■ **EXERCISE GOAL**: Of all the lines below, return only those starting with the line holding "instances by default" and going on through the line holding "for PowerShell Commands", exactly as written.

■ **DATA UNDER STUDY**:
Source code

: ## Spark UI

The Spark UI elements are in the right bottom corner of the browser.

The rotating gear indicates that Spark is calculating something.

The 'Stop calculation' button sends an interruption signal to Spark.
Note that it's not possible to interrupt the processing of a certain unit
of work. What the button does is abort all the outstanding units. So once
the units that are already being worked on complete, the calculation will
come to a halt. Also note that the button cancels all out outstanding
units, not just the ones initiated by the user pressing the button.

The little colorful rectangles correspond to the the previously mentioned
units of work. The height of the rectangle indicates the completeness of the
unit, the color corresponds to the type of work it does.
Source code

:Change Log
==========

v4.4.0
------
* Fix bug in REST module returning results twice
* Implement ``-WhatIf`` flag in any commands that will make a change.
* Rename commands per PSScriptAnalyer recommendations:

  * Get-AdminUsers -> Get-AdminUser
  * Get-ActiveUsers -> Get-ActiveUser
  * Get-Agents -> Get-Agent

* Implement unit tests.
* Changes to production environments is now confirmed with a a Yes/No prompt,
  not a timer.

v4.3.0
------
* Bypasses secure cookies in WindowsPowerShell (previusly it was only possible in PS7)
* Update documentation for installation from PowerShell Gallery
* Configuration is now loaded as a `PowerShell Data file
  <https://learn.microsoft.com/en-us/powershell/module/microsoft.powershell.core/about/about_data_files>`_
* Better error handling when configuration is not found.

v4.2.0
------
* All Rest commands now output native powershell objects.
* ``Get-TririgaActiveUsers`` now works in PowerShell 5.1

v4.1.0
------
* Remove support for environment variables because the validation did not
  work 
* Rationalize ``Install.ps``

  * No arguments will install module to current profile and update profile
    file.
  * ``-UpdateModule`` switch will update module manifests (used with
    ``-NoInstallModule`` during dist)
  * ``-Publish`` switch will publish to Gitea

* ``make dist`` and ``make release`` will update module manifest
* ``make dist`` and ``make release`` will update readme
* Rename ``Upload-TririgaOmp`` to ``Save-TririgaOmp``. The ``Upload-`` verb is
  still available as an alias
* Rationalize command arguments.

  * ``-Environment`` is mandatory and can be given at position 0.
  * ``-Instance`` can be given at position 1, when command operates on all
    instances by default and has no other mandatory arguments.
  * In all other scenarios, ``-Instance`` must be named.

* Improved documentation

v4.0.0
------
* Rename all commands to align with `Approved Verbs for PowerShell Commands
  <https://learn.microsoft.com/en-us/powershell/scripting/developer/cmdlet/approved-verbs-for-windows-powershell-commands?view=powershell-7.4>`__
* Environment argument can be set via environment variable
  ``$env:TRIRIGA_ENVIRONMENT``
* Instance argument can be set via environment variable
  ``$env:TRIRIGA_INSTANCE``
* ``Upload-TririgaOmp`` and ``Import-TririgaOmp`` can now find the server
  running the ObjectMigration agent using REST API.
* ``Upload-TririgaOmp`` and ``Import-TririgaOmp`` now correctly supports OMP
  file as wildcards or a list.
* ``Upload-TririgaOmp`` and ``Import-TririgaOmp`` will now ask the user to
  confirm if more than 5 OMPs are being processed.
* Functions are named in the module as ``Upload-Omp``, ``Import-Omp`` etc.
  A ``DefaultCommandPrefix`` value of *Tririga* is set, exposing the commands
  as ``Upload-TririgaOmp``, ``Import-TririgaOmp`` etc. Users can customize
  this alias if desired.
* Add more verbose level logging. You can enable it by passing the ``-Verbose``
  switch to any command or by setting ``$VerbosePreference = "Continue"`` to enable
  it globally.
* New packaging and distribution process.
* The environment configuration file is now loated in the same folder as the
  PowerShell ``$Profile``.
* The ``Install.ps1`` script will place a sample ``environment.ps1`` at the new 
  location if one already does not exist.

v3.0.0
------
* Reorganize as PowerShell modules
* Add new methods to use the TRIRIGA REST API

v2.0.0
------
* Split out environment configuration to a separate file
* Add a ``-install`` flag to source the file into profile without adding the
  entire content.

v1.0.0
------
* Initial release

■ **SOLUTION BELOW**:
    instances by default and has no other mandatory arguments.
  * In all other scenarios, ``-Instance`` must be named.

* Improved documentation

v4.0.0
------
* Rename all commands to align with `Approved Verbs for PowerShell Commands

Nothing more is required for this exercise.